_Task data:_
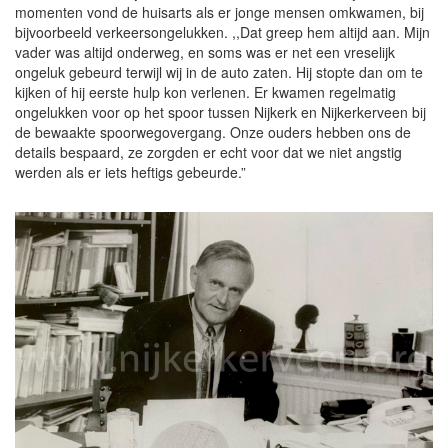
momenten vond de huisarts als er jonge mensen omkwamen, bij
bijvoorbeeld verkeersongelukken. ,,Dat greep hem altijd aan. Mijn
vader was altijd onderweg, en soms was er net een vreselijk
ongeluk gebeurd terwijl wij in de auto zaten. Hij stopte dan om te
kijken of hij eerste hulp kon verlenen. Er kwamen regelmatig
ongelukken voor op het spoor tussen Nijkerk en Nijkerkerveen bij
de bewaakte spoorwegovergang. Onze ouders hebben ons de
details bespaard, ze zorgden er echt voor dat we niet angstig
werden als er iets heftigs gebeurde.”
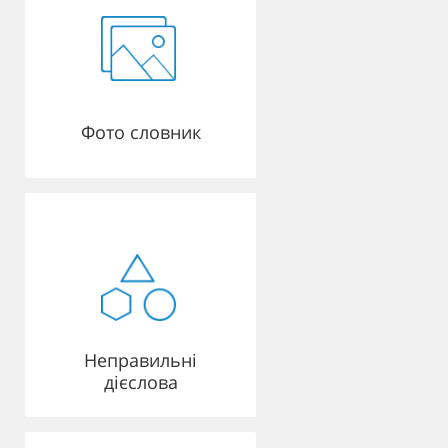
Фото словник
Неправильні
дієслова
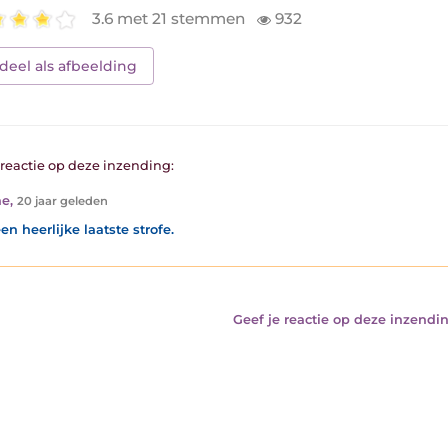
3.6 met 21 stemmen
932
deel als afbeelding
1 reactie op deze inzending:
ne
,
20 jaar geleden
en heerlijke laatste strofe.
Geef je reactie op deze inzendin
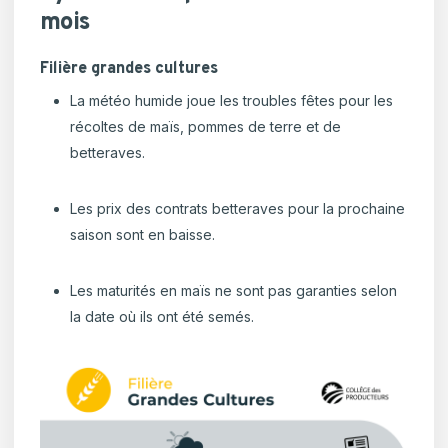
mois
Filière grandes cultures
La météo humide joue les troubles fêtes pour les
récoltes de maïs, pommes de terre et de
betteraves.
Les prix des contrats betteraves pour la prochaine
saison sont en baisse.
Les maturités en maïs ne sont pas garanties selon
la date où ils ont été semés.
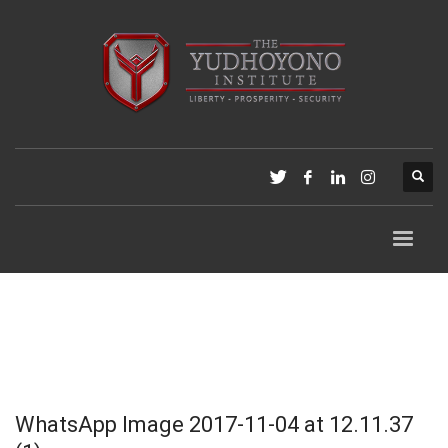
WhatsApp Image 2017-11-04 at 12.11.37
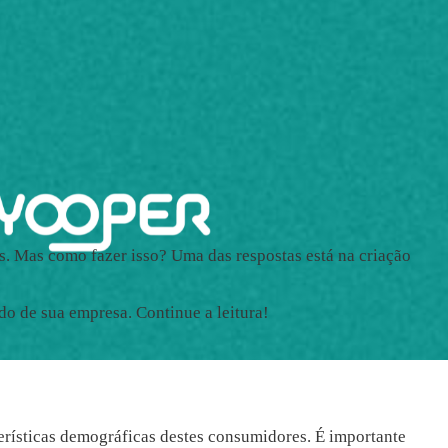
s. Mas como fazer isso? Uma das respostas está na criação
do de sua empresa. Continue a leitura!
terísticas demográficas destes consumidores. É importante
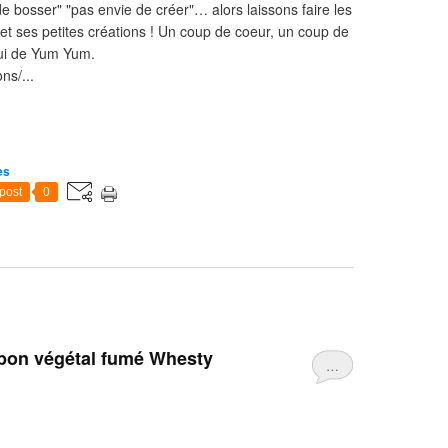
e bosser" "pas envie de créer"… alors laissons faire les
t ses petites créations ! Un coup de coeur, un coup de
lui de Yum Yum.
ns/...
es
post
0
mbon végétal fumé Whesty
…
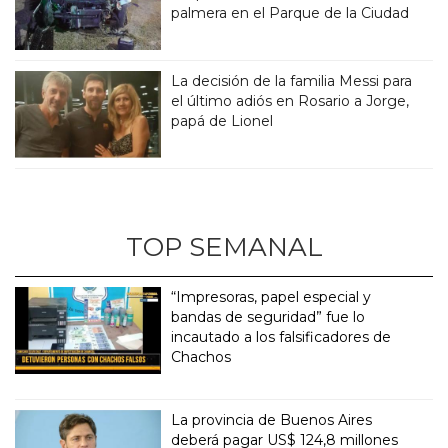
palmera en el Parque de la Ciudad
La decisión de la familia Messi para
el último adiós en Rosario a Jorge,
papá de Lionel
TOP SEMANAL
“Impresoras, papel especial y
bandas de seguridad” fue lo
incautado a los falsificadores de
Chachos
La provincia de Buenos Aires
deberá pagar US$ 124,8 millones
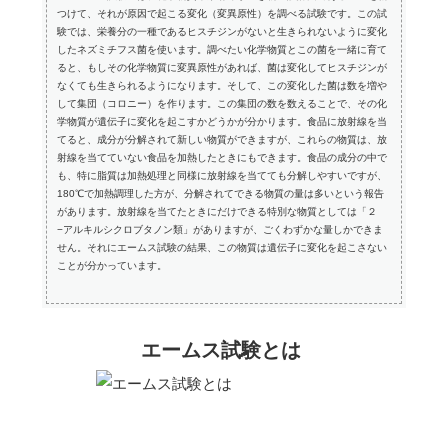
つけて、それが原因で起こる変化（変異原性）を調べる試験です。この試
験では、栄養分の一種であるヒスチジンがないと生きられないように変化
したネズミチフス菌を使います。調べたい化学物質とこの菌を一緒に育て
ると、もしその化学物質に変異原性があれば、菌は変化してヒスチジンが
なくても生きられるようになります。そして、この変化した菌は数を増や
して集団（コロニー）を作ります。この集団の数を数えることで、その化
学物質が遺伝子に変化を起こすかどうかが分かります。食品に放射線を当
てると、成分が分解されて新しい物質ができますが、これらの物質は、放
射線を当てていない食品を加熱したときにもできます。食品の成分の中で
も、特に脂質は加熱処理と同様に放射線を当てても分解しやすいですが、
180℃で加熱調理した方が、分解されてできる物質の量は多いという報告
があります。放射線を当てたときにだけできる特別な物質としては「２
−アルキルシクロブタノン類」がありますが、ごくわずかな量しかできま
せん。それにエームス試験の結果、この物質は遺伝子に変化を起こさない
ことが分かっています。
エームス試験とは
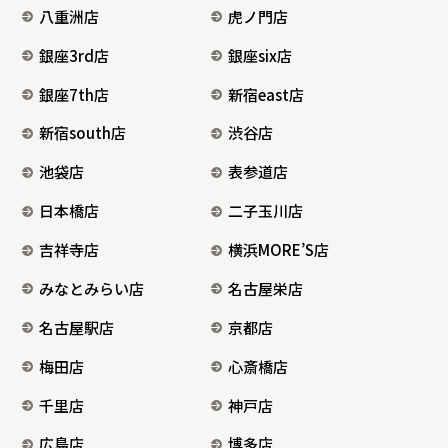
八重洲店
虎ノ門店
銀座3rd店
銀座six店
銀座7th店
新宿east店
新宿south店
渋谷店
池袋店
表参道店
日本橋店
二子玉川店
吉祥寺店
横浜MORE’S店
みなとみらい店
名古屋栄店
名古屋駅店
京都店
梅田店
心斎橋店
千里店
神戸店
広島店
博多店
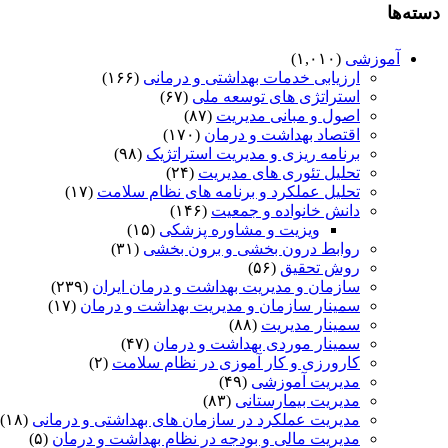
دسته‌ها
آموزشی
(۱,۰۱۰)
ارزیابی خدمات بهداشتی و درمانی
(۱۶۶)
استراتژی های توسعه ملی
(۶۷)
اصول و مبانی مدیریت
(۸۷)
اقتصاد بهداشت و درمان
(۱۷۰)
برنامه ریزی و مدیریت استراتژیک
(۹۸)
تحلیل تئوری های مدیریت
(۲۴)
تحلیل عملکرد و برنامه های نظام سلامت
(۱۷)
دانش خانواده و جمعیت
(۱۴۶)
ویزیت و مشاوره پزشکی
(۱۵)
روابط درون بخشی و برون بخشی
(۳۱)
روش تحقیق
(۵۶)
سازمان و مدیریت بهداشت و درمان ایران
(۲۳۹)
سمینار سازمان و مدیریت بهداشت و درمان
(۱۷)
سمینار مدیریت
(۸۸)
سمینار موردی بهداشت و درمان
(۴۷)
کارورزی و کار آموزی در نظام سلامت
(۲)
مدیریت آموزشی
(۴۹)
مدیریت بیمارستانی
(۸۳)
مدیریت عملکرد در سازمان های بهداشتی و درمانی
(۱۸)
مدیریت مالی و بودجه در نظام بهداشت و درمان
(۵)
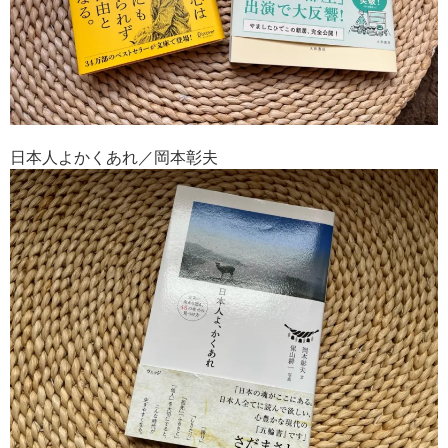
日本人よかくあれ／岡本彰夫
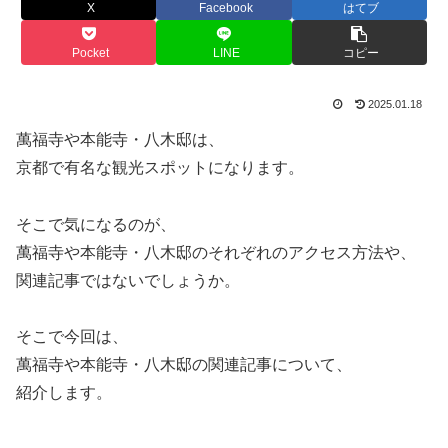
X
Facebook
はてブ
Pocket
LINE
コピー
2025.01.18
萬福寺や本能寺・八木邸は、
京都で有名な観光スポットになります。
そこで気になるのが、
萬福寺や本能寺・八木邸のそれぞれのアクセス方法や、
関連記事ではないでしょうか。
そこで今回は、
萬福寺や本能寺・八木邸の関連記事について、
紹介します。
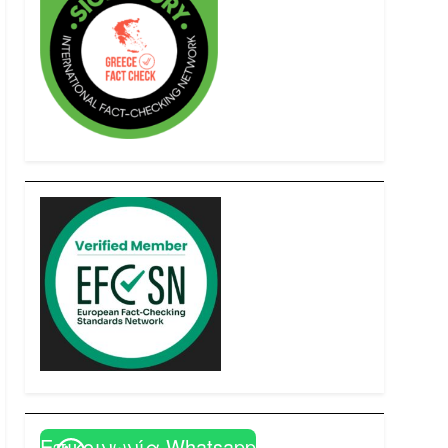
Επικοινωνία Whatsapp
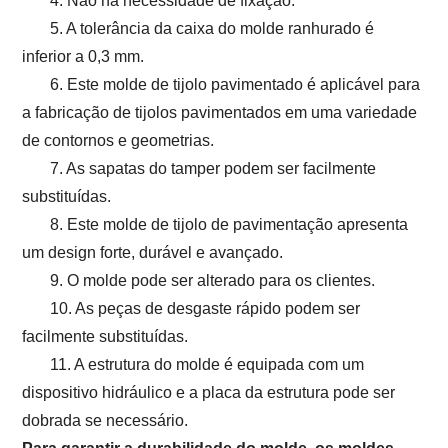
4. Não há necessidade de fixação.
5. A tolerância da caixa do molde ranhurado é
inferior a 0,3 mm.
6. Este molde de tijolo pavimentado é aplicável para
a fabricação de tijolos pavimentados em uma variedade
de contornos e geometrias.
7. As sapatas do tamper podem ser facilmente
substituídas.
8. Este molde de tijolo de pavimentação apresenta
um design forte, durável e avançado.
9. O molde pode ser alterado para os clientes.
10. As peças de desgaste rápido podem ser
facilmente substituídas.
11. A estrutura do molde é equipada com um
dispositivo hidráulico e a placa da estrutura pode ser
dobrada se necessário.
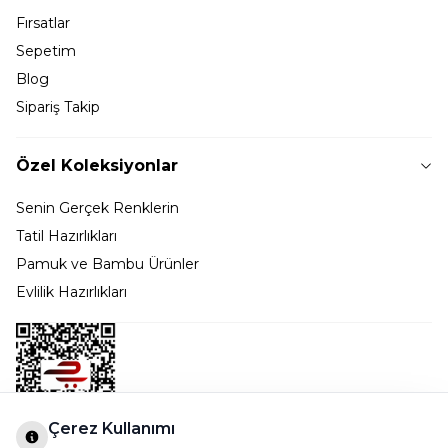
Fırsatlar
Sepetim
Blog
Sipariş Takip
Özel Koleksiyonlar
Senin Gerçek Renklerin
Tatil Hazırlıkları
Pamuk ve Bambu Ürünler
Evlilik Hazırlıkları
Çerez Kullanımı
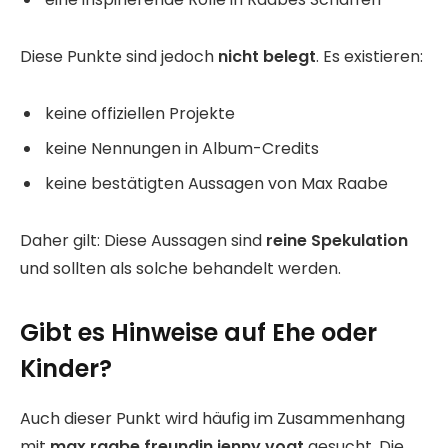
Diese Punkte sind jedoch
nicht belegt
. Es existieren:
keine offiziellen Projekte
keine Nennungen in Album-Credits
keine bestätigten Aussagen von Max Raabe
Daher gilt: Diese Aussagen sind
reine Spekulation
und sollten als solche behandelt werden.
Gibt es Hinweise auf Ehe oder
Kinder?
Auch dieser Punkt wird häufig im Zusammenhang
mit
max raabe freundin jenny vogt
gesucht. Die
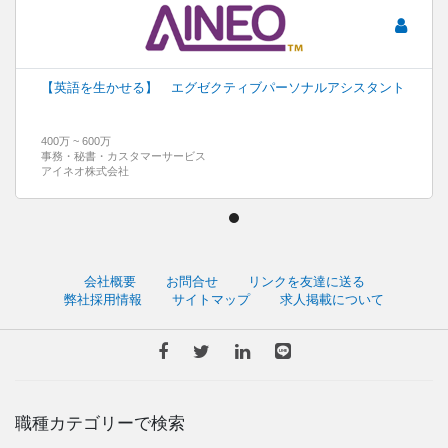
【英語を生かせる】 エグゼクティブパーソナルアシスタント
400万 ~ 600万
事務・秘書・カスタマーサービス
アイネオ株式会社
会社概要
お問合せ
リンクを友達に送る
弊社採用情報
サイトマップ
求人掲載について
職種カテゴリーで検索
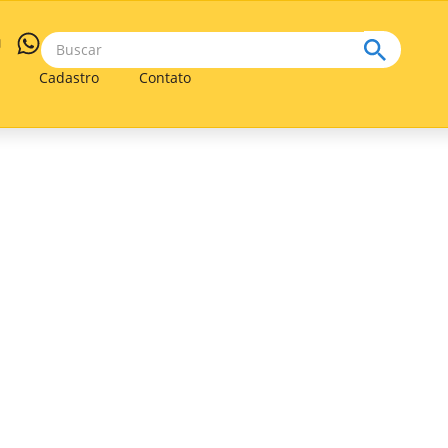
Cadastro
Contato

_Task item:_ Transcribe everything from the line containing "4. Não há necessidade de fixação." down to the last of the lines above, including both, and leave the pictures out.

_Response to this exercise:_
4. Não há necessidade de fixação.
5. A tolerância da caixa do molde ranhurado é
inferior a 0,3 mm.
6. Este molde de tijolo pavimentado é aplicável para
a fabricação de tijolos pavimentados em uma variedade
de contornos e geometrias.
7. As sapatas do tamper podem ser facilmente
substituídas.
8. Este molde de tijolo de pavimentação apresenta
um design forte, durável e avançado.
9. O molde pode ser alterado para os clientes.
10. As peças de desgaste rápido podem ser
facilmente substituídas.
11. A estrutura do molde é equipada com um
dispositivo hidráulico e a placa da estrutura pode ser
dobrada se necessário.
Fırsatlar
Sepetim
Blog
Sipariş Takip
Özel Koleksiyonlar
Senin Gerçek Renklerin
Tatil Hazırlıkları
Pamuk ve Bambu Ürünler
Evlilik Hazırlıkları
Çerez Kullanımı
Diese Punkte sind jedoch
nicht belegt
. Es existieren:
keine offiziellen Projekte
keine Nennungen in Album-Credits
keine bestätigten Aussagen von Max Raabe
Daher gilt: Diese Aussagen sind
reine Spekulation
und sollten als solche behandelt werden.
Gibt es Hinweise auf Ehe oder
Kinder?
Auch dieser Punkt wird häufig im Zusammenhang
mit
max raabe freundin jenny vogt
gesucht. Die
【英語を生かせる】 エグゼクティブパーソナルアシスタント
400万 ~ 600万
事務・秘書・カスタマーサービス
アイネオ株式会社
会社概要
お問合せ
リンクを友達に送る
弊社採用情報
サイトマップ
求人掲載について
職種カテゴリーで検索
Cadastro
Contato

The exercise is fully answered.